Ordinarily, there is no way to do that.
And in Python, a "name" is just a reference to the actual object - it could have several names pointing to it as in x = y = z = MyNode()
, or no name at all - if the object is put inside a data structure like in mylist.append(MyNode())
.
So, keep in mind that even native structures from the language itself require one to repeat the name as string in cases like this - for example, when creating namedtuples (point = namedtuple("point", "x y")
) or when creating classes programatically, by calling type
as in MyClass = type("MyClass", (), {})
Of course, Python having the introspection capabilities it does, it would be possible for the constructor from TreeNode
to retrieve the function from which it was called, by using sys._getframe()
, then retrieve the text of the source code, and if it would be a simple well formed line like self.foo = TreeNode()
, to extract the name foo
from there manipulating the string.
you should not do that, due to the considerations given above.
(and the source code may not always be available to the running program, in which case this method would not work)
If you are always creating the nodes inside methods, the second most straighforward thing to do seems to be adding a short method to do it. The most straightforward is still typing the name twice in cases like this, just as you are doing.
class CustomNode(TreeNode):
def __init__(self):
self.add_node("foo")
self.add_noded("bar")
excrafurbate(self.foo) # attribute can be used, as it is set in the method
def add_node(self, name):
setattr(self, name, TreeNode(name=name, parent=self))
There are some exceptions in the language for typing names twice, though. The one meant for this kind of things is that fixed attributes in a class can have a special method (__set_name__
) through which they get to know their name. However, they are set per_class, and if you need separate instances of TreeNode in each instance of CustomNode, some other code have to be put in so that the new nodes are instantiated in a lazy way, or when the container class is instantiated.

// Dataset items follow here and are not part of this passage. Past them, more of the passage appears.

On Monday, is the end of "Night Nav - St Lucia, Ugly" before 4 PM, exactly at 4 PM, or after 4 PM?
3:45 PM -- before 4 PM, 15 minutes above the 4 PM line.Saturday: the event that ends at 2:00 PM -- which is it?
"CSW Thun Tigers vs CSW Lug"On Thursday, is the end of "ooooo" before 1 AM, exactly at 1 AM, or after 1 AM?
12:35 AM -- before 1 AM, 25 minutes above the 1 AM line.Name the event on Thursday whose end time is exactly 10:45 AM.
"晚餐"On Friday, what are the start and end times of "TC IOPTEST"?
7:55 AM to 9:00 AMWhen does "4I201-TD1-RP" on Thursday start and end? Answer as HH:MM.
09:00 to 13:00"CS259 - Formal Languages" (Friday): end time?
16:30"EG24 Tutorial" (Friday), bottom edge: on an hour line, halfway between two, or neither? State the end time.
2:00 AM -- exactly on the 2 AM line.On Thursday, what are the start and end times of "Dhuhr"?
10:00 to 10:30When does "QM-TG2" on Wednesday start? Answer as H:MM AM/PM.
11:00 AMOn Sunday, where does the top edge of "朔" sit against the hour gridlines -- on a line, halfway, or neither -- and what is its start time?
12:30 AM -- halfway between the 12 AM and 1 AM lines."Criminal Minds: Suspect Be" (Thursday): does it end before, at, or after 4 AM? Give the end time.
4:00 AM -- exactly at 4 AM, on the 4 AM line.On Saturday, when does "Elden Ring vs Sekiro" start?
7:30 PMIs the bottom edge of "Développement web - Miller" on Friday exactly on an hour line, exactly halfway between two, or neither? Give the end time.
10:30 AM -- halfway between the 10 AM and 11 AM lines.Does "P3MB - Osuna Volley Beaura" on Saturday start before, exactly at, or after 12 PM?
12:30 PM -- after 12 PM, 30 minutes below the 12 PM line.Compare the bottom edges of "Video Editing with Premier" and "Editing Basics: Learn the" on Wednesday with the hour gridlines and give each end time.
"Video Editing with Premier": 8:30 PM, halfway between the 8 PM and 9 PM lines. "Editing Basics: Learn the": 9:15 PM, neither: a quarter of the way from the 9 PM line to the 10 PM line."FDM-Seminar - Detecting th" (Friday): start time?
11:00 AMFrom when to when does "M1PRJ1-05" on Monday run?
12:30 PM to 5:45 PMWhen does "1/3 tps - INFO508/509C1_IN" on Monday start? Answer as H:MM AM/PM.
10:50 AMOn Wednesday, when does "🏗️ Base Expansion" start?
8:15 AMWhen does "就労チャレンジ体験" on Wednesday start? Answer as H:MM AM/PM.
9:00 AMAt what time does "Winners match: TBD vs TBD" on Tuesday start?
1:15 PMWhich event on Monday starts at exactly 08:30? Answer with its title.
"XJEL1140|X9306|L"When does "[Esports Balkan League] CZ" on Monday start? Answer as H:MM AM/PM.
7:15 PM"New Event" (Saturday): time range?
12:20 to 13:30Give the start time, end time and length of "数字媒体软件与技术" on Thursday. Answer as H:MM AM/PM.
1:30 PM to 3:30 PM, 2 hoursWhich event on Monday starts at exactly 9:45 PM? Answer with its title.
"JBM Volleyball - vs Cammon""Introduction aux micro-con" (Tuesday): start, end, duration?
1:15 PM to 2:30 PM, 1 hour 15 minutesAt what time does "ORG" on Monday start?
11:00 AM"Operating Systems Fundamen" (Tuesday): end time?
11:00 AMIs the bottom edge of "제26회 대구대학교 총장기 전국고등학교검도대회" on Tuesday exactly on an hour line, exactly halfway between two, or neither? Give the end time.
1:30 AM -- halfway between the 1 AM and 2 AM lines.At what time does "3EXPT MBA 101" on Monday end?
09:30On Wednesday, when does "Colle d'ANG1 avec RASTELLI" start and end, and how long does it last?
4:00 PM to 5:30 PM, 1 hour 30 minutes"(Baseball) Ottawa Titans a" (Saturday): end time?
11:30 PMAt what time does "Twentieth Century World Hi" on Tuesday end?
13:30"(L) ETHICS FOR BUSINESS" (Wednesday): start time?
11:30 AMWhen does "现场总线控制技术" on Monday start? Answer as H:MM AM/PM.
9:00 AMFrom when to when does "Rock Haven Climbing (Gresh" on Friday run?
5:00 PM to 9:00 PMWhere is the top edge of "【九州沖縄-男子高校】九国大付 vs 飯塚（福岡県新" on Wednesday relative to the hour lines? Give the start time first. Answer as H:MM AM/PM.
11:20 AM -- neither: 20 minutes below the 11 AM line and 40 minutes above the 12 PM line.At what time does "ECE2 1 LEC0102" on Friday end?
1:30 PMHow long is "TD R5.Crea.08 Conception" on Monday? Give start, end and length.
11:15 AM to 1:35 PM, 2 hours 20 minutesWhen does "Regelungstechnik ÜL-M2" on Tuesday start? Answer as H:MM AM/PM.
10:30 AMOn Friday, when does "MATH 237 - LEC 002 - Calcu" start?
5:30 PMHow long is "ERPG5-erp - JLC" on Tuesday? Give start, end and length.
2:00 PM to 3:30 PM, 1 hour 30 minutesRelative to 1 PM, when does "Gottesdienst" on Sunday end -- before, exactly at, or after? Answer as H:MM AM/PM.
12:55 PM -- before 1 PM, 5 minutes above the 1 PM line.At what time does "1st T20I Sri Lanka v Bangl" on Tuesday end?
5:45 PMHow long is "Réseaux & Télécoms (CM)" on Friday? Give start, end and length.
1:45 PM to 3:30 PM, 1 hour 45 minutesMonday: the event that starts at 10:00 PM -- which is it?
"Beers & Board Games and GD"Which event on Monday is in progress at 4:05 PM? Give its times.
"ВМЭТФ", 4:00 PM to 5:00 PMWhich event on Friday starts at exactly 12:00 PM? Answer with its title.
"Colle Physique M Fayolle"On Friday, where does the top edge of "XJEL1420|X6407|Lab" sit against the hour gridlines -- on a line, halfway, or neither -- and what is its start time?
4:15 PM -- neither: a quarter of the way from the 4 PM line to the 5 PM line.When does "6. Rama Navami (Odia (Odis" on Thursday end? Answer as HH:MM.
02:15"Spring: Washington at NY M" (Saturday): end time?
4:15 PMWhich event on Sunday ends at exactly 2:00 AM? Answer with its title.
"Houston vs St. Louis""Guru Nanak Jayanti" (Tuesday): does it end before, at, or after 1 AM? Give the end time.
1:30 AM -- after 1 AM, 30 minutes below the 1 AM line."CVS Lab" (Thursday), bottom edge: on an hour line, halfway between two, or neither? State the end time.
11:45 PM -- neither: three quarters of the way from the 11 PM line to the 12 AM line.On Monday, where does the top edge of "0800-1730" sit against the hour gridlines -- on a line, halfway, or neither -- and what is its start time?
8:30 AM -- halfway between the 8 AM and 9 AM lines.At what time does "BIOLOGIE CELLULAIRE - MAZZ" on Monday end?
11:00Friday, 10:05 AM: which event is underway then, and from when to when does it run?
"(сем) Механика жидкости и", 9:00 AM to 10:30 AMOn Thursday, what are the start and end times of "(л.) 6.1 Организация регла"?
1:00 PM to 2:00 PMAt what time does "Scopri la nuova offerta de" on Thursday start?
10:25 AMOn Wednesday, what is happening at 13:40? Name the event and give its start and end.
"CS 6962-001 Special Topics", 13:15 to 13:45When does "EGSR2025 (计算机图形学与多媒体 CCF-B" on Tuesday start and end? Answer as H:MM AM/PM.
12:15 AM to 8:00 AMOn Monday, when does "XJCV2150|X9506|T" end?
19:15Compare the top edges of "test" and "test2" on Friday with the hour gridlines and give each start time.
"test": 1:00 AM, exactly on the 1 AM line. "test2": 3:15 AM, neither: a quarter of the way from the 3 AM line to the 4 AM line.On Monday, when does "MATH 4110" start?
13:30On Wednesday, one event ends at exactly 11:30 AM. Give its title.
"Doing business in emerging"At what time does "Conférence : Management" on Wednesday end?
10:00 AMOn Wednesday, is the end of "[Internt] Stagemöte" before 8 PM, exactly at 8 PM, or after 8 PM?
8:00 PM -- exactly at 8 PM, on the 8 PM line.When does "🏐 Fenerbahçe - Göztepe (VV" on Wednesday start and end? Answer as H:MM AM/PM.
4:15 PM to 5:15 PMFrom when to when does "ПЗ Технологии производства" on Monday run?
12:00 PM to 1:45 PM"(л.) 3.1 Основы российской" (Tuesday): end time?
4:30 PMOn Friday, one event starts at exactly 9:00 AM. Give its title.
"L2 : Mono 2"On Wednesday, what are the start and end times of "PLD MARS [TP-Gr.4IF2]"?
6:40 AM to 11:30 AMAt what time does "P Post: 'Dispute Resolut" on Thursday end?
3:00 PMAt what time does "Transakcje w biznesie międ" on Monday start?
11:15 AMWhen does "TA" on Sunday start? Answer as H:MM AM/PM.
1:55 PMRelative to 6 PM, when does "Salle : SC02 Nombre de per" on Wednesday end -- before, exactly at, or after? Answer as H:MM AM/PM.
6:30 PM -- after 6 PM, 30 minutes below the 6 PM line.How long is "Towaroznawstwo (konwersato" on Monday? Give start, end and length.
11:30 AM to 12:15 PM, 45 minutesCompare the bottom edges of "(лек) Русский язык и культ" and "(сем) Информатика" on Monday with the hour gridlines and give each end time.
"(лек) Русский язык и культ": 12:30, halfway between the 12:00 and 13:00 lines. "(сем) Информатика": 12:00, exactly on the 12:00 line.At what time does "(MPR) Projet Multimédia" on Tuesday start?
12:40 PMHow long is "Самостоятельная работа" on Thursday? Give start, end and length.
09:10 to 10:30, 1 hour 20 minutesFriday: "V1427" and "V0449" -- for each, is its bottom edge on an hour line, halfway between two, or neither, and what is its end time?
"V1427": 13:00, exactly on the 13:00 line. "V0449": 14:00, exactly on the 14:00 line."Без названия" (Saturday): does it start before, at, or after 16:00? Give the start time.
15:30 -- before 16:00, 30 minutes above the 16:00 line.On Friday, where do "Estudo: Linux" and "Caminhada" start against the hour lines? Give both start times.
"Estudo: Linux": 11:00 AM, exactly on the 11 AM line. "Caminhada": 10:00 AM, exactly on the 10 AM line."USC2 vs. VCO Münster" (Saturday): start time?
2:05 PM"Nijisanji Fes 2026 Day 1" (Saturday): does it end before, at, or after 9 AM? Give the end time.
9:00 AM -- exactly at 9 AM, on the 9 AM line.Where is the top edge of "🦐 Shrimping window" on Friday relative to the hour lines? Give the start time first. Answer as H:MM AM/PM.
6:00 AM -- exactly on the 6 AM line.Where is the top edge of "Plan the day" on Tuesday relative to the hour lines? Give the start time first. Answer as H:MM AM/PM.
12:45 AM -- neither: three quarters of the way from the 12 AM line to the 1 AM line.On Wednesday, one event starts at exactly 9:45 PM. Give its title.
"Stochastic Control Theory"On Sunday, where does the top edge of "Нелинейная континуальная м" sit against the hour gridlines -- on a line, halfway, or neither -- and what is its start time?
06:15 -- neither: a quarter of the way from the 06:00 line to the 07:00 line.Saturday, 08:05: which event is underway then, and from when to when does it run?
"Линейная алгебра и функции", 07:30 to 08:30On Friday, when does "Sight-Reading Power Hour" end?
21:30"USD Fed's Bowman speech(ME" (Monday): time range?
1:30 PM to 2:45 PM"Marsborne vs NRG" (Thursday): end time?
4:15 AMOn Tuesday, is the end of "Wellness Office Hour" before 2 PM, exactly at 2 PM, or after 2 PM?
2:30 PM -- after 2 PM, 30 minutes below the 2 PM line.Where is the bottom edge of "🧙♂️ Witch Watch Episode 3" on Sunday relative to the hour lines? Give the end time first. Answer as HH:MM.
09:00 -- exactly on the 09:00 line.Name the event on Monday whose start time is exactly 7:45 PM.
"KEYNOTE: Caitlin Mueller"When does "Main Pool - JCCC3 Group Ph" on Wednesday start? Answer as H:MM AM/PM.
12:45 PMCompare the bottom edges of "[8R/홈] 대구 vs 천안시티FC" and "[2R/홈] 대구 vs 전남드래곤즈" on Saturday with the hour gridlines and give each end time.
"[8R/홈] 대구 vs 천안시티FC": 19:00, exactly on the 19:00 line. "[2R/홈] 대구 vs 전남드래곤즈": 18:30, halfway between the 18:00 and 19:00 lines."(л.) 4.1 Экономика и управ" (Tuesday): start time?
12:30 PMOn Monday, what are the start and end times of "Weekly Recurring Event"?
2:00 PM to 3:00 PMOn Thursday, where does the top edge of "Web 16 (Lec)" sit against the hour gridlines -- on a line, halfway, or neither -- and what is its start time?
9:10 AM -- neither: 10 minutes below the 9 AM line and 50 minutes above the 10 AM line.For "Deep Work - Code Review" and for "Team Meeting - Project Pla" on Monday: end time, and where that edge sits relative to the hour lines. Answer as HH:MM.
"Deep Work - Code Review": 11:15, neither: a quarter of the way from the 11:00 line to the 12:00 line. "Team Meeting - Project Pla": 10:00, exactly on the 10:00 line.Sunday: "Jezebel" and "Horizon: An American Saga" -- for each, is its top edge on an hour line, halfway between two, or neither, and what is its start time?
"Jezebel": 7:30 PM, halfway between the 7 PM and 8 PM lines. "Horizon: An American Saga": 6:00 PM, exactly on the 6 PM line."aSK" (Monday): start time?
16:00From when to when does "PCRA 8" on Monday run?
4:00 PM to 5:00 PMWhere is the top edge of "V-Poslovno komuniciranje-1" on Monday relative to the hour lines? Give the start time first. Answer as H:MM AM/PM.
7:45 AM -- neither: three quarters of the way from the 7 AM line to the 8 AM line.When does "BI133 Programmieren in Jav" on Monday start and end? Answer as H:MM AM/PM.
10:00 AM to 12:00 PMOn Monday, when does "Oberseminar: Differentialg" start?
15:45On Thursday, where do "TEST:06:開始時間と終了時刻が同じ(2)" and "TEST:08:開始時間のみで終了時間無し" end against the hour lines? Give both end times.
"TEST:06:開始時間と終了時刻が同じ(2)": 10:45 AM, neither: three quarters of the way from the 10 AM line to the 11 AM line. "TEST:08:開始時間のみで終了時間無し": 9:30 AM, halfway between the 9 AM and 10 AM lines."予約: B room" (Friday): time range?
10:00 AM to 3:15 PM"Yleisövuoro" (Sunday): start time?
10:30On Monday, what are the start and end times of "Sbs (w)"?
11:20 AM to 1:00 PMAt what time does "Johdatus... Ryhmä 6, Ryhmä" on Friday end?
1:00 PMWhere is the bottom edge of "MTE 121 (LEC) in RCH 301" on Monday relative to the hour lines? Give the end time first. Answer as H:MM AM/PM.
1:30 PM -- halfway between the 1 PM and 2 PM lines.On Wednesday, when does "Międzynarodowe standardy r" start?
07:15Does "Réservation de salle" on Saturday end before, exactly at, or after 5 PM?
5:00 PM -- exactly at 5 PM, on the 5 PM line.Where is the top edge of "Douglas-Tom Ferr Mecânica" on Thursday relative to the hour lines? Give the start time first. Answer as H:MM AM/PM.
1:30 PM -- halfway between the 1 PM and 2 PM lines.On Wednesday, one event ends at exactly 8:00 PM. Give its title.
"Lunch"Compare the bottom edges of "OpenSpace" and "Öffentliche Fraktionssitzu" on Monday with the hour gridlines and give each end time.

In this case,it looks like it is possible to simply create a new TreeNode instance whenever the attribute is accessed in a new instance:
the mechanism of __set_name__
is the descriptor protocol - the same used by Python property
builtin. If new nodes are created empty by default it is easy to do - and you then control their attributes:
class ClsTreeNode:
def __set_name__(self, owner, name):
self.name = name
def __get__(self, instance, owner):
if instance is None:
return self
value = getattr(instance, "_" + self.name, None)
if value is None:
value = TreeNode(name = self.name, parent=instance)
setattr(instance, "_" + self.name, value)
return value
def __set__(self, instance, value):
# if setting a new node is not desired, just raise a ValueError
if not isinstance(value, TreeNode):
raise TypeError("...")
# adjust name in parent inside parent node
# oterwise create a new one.
# ...or accept the node content, and create the new TreeNode here,
# one is free to do whatever wanted.
value.name = self.name
value.patent = instance
setattr(instance, "_" + self.name, value)
class CustomNode(TreeNode):
foo = ClsTreeNode()
bar = ClsTreeNode()
This, as stated, will only work if ClsTreeNode is a class attribute - check the descriptor protocol docs for more details.
The other way of not having to type the name twice would again fall in the "hackish, do not use", that would be: abuse the class
statement.
With a proper custom metaclass, the class foo(metaclass=TreeNodeMeta): pass
statement does
not need to create a new class, and can instead return any new object -
and the call to the metaclass __new__
method will be passed the name
of the class. It would still have to resort to inspecting the Frame object in the call stack to findout about its parent (while, as can be seen above, by
using the descriptor protocol, one does have the parent object for free).